━━━ MATERIALS PROVIDED
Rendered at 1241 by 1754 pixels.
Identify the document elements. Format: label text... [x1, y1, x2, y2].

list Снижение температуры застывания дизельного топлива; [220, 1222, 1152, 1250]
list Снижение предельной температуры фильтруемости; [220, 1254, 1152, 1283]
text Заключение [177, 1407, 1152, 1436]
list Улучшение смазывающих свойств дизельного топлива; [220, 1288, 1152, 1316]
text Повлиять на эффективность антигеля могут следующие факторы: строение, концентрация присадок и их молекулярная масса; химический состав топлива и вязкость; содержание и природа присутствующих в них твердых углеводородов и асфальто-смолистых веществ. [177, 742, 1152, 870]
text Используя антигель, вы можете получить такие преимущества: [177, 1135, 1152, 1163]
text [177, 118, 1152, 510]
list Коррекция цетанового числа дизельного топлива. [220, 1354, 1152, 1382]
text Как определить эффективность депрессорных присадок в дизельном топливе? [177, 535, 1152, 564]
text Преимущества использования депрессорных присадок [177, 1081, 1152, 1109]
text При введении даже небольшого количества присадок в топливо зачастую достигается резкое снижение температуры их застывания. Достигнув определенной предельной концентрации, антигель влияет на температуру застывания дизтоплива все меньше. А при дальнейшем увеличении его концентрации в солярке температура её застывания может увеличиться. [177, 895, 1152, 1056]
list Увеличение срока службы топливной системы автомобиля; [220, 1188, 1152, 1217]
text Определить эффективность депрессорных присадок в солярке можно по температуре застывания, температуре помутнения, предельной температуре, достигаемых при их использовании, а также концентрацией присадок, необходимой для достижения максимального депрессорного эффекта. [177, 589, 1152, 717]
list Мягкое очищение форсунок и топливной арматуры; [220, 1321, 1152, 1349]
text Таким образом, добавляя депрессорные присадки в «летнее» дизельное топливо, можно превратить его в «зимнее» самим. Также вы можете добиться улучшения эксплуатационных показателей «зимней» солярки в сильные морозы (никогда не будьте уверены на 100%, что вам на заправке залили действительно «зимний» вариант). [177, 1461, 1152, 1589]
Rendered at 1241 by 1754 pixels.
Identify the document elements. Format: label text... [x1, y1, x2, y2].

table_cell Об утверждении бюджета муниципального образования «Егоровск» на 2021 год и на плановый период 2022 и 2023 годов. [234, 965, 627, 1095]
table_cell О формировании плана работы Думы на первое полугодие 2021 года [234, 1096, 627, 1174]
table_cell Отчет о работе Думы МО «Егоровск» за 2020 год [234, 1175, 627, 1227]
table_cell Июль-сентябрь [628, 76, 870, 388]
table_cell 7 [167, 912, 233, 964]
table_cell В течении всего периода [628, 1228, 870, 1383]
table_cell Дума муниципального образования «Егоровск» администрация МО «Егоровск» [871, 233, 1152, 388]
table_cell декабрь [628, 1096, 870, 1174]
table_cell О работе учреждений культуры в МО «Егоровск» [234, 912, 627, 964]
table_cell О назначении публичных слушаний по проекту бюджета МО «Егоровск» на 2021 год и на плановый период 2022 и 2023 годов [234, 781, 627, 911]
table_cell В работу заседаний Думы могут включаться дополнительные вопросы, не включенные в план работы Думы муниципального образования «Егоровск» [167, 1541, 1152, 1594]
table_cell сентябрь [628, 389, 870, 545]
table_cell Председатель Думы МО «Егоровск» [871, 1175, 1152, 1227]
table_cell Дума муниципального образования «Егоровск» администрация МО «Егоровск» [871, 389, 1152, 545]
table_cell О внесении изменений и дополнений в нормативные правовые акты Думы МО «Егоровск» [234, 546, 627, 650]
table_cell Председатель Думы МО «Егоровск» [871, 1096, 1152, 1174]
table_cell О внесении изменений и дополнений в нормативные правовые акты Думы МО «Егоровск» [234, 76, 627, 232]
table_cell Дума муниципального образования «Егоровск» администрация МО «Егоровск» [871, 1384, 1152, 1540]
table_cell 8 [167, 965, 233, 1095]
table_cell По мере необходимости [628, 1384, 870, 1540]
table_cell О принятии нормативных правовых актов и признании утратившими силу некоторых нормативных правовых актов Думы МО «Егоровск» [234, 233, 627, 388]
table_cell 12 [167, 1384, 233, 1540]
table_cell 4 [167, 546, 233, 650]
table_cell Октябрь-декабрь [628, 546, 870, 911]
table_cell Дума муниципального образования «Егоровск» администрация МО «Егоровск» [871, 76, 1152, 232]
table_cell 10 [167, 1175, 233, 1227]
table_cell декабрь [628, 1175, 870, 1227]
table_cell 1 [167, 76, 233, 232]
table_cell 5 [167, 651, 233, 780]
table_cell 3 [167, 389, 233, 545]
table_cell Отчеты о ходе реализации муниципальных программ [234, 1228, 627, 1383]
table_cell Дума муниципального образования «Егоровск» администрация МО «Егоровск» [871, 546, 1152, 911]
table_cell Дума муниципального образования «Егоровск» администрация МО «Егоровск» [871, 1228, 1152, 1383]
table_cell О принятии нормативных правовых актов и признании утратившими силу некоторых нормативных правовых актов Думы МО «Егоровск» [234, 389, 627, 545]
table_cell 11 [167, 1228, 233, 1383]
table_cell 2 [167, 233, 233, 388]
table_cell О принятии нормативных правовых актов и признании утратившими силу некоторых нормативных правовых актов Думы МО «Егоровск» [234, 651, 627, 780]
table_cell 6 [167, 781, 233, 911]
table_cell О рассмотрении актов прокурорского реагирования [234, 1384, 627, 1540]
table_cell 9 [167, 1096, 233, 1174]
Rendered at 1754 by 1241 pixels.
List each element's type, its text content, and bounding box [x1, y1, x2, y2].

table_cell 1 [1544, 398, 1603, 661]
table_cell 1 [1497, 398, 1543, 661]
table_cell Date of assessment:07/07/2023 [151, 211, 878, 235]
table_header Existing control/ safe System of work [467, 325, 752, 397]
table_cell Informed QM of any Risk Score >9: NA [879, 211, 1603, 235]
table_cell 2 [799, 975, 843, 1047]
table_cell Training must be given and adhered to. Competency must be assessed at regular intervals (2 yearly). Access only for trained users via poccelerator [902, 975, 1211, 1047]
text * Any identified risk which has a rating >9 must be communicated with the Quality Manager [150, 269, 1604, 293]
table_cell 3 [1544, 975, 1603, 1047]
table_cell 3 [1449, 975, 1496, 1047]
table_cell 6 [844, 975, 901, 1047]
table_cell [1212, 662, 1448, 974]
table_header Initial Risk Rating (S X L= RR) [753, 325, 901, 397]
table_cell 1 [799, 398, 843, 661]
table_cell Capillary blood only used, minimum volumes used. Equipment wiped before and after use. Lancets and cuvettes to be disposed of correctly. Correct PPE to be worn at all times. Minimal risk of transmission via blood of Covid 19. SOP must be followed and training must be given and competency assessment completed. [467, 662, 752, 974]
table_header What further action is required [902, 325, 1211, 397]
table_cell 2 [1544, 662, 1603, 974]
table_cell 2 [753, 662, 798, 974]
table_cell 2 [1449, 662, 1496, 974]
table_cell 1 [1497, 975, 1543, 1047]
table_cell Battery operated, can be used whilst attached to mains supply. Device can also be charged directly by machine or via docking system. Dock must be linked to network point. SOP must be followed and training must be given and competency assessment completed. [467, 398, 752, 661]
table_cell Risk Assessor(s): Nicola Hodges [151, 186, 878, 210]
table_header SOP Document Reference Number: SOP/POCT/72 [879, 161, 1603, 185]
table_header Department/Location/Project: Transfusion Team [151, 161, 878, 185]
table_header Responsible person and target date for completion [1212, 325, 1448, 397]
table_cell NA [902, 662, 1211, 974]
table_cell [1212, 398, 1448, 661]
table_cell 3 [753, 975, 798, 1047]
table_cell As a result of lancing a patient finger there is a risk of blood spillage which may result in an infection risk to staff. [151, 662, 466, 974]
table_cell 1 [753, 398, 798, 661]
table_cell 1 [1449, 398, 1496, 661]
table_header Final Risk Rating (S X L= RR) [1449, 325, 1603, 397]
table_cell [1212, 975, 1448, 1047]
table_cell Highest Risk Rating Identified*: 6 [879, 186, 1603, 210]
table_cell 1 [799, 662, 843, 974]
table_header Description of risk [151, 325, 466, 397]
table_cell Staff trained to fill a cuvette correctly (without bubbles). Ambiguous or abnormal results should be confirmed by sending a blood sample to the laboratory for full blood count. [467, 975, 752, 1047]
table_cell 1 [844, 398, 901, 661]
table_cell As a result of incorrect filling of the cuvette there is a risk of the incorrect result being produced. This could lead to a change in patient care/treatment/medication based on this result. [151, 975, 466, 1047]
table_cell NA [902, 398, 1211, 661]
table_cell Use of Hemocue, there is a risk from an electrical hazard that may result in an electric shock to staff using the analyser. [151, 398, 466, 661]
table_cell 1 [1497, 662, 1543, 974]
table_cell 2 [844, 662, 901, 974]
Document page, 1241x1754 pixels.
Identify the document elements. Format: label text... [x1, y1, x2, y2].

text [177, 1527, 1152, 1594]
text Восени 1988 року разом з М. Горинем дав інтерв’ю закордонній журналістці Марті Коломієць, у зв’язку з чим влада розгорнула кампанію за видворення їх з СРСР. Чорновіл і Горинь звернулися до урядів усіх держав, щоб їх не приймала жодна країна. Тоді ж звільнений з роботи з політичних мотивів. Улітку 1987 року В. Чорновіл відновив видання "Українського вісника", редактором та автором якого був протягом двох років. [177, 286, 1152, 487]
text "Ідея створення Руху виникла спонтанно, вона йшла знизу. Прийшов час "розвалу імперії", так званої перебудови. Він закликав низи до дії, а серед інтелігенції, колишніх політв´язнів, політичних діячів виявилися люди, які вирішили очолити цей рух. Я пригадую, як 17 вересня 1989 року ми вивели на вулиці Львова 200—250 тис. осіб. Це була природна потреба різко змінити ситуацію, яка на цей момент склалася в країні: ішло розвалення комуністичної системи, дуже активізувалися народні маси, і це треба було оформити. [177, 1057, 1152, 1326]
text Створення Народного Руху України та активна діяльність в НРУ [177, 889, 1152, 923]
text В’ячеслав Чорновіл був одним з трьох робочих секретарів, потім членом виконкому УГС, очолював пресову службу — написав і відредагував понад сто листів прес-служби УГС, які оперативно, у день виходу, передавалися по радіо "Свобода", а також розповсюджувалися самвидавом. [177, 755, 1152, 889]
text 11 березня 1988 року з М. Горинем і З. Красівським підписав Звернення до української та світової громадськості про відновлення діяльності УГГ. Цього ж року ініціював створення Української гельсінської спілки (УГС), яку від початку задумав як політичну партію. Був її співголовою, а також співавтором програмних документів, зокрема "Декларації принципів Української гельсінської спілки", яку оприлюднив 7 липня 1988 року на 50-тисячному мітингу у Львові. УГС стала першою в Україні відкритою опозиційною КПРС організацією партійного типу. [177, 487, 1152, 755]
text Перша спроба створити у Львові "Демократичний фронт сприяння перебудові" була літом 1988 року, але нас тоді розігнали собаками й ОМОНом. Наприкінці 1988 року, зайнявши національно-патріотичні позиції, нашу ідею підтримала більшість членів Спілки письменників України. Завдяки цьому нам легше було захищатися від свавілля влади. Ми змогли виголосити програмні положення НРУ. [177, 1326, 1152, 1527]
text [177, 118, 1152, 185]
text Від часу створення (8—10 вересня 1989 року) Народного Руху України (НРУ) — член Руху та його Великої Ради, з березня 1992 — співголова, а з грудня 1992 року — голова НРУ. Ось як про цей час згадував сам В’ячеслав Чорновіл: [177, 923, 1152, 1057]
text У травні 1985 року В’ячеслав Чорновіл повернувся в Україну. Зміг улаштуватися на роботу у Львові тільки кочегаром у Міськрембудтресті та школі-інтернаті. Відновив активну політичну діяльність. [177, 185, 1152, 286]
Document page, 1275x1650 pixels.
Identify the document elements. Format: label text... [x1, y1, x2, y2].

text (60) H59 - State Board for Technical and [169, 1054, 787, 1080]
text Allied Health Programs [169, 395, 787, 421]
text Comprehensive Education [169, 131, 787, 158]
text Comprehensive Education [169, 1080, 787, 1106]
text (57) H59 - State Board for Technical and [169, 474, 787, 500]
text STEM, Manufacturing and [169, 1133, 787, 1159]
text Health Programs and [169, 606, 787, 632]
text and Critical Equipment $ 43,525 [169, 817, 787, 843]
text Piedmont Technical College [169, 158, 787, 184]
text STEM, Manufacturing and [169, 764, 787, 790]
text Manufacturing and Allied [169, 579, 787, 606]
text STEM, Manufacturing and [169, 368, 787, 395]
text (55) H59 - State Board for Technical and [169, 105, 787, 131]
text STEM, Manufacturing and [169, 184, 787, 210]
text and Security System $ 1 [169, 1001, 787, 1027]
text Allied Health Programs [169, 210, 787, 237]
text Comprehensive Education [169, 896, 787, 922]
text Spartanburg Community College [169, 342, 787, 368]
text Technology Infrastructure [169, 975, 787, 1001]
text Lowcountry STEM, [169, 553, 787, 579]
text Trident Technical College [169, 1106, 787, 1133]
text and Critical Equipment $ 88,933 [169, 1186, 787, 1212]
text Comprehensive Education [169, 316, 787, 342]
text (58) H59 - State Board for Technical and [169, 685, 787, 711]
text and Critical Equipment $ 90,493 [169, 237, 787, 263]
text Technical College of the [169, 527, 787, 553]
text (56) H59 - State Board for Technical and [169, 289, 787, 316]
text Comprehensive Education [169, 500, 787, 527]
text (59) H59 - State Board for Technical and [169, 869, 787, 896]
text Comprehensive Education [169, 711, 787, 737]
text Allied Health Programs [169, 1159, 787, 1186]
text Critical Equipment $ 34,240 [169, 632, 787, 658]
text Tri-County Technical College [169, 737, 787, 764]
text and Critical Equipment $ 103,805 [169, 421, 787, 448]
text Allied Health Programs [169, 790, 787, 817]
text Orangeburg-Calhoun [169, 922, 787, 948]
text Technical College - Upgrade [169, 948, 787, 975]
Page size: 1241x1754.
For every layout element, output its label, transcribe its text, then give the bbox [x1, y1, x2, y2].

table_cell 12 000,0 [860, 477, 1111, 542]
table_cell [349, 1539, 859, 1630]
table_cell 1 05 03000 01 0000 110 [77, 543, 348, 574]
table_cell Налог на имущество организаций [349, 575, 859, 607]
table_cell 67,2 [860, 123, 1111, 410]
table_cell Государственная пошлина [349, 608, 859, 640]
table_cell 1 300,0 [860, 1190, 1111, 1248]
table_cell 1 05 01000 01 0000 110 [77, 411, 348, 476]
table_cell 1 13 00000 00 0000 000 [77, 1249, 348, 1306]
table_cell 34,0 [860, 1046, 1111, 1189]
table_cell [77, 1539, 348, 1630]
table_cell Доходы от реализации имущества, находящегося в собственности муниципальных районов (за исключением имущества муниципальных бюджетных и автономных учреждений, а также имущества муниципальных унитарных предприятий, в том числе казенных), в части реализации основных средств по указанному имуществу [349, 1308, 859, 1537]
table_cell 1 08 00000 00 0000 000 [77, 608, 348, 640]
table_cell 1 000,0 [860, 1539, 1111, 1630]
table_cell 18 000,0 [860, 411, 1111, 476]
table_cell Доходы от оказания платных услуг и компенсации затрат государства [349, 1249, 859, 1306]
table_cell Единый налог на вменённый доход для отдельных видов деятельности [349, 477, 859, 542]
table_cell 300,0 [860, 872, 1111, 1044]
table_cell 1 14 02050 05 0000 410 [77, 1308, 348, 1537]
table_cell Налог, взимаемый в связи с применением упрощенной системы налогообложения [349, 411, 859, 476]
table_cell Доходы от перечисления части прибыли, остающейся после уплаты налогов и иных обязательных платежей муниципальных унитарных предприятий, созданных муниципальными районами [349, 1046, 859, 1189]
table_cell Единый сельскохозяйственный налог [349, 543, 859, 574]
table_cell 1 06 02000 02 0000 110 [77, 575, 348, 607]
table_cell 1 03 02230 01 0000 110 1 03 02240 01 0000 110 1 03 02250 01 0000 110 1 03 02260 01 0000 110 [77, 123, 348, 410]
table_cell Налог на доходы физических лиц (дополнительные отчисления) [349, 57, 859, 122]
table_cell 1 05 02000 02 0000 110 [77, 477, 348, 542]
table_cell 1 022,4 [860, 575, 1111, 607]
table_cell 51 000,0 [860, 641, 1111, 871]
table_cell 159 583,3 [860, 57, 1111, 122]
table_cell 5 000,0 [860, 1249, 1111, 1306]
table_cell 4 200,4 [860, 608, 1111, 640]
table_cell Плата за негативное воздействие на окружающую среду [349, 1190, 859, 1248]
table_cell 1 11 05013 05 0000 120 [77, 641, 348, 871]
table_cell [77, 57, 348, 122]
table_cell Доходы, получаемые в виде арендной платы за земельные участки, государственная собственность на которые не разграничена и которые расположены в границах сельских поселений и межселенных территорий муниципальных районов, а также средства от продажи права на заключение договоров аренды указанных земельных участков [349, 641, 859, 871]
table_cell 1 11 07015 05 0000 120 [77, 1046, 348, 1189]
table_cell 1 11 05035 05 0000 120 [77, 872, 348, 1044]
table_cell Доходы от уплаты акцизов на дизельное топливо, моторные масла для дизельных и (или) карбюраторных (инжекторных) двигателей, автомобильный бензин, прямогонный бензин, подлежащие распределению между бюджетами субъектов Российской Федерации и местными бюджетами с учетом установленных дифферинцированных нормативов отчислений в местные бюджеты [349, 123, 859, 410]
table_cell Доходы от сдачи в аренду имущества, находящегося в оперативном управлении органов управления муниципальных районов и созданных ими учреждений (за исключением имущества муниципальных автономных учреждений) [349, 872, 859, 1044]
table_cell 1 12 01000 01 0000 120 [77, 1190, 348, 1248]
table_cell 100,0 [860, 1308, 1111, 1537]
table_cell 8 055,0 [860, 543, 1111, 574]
━━━━━━
WHAT YOU WILL DO -
Throughout the material above, find each line with "which" and return it.

REPLY TO THE TASK -
text * Any identified risk which has a rating >9 must be communicated with the Quality Manager [150, 269, 1604, 293]
table_cell As a result of lancing a patient finger there is a risk of blood spillage which may result in an infection risk to staff. [151, 662, 466, 974]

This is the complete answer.